*Assignment*: The material below holds a span beginning at the line with "left wrist: (321, 483)" and ending at the line with "nose: (249, 123)". Quote that span exactly, both ends included, and only that span.

*Data section*:
——

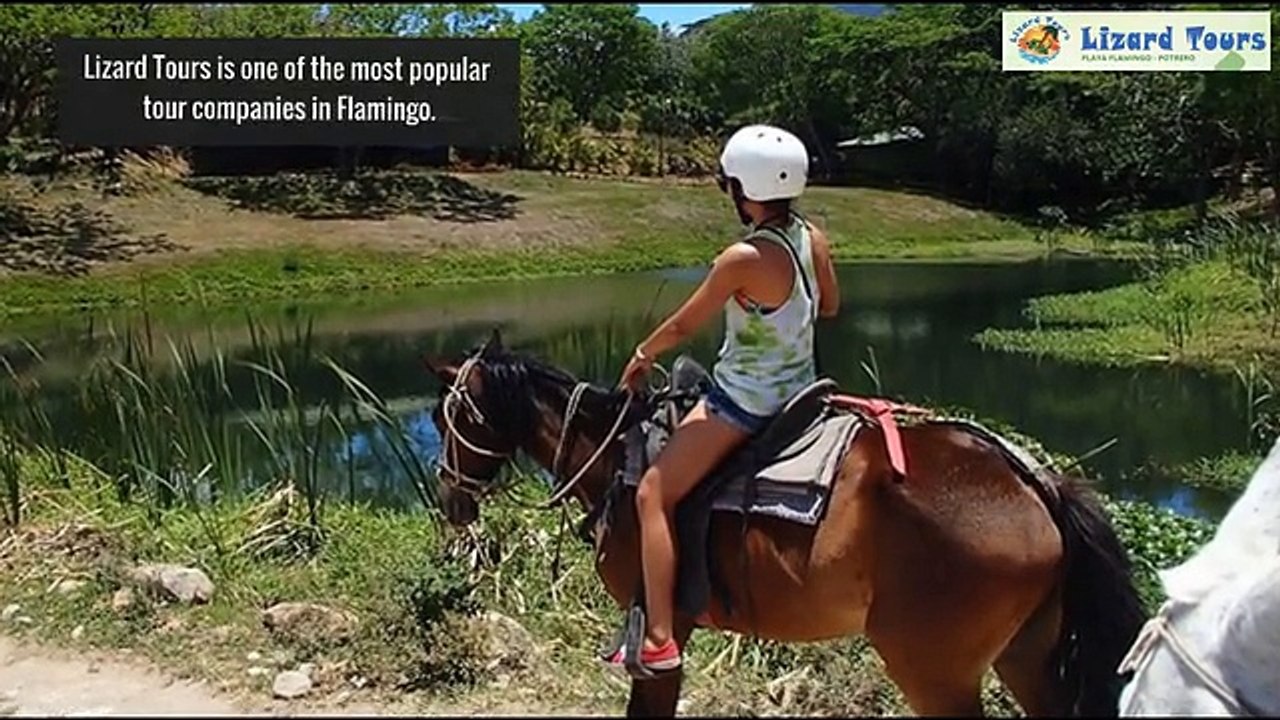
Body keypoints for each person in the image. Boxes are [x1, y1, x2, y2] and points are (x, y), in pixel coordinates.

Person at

——

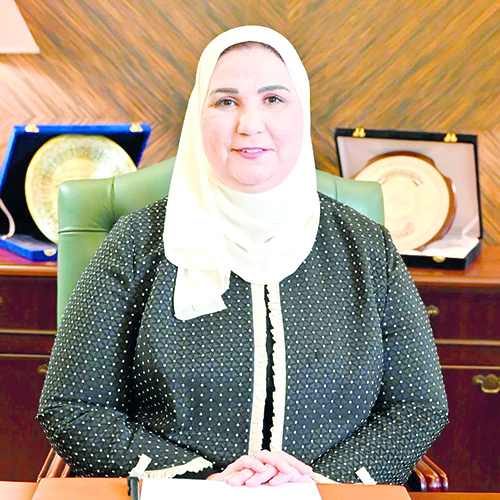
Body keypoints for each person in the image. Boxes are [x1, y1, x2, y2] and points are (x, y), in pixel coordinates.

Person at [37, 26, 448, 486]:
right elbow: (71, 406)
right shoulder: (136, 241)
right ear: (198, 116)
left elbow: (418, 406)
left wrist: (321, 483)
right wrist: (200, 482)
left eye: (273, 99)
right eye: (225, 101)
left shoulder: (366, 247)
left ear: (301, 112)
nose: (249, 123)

——

*Exercise result*:
left wrist: (321, 483)
right wrist: (200, 482)
left eye: (273, 99)
right eye: (225, 101)
left shoulder: (366, 247)
left ear: (301, 112)
nose: (249, 123)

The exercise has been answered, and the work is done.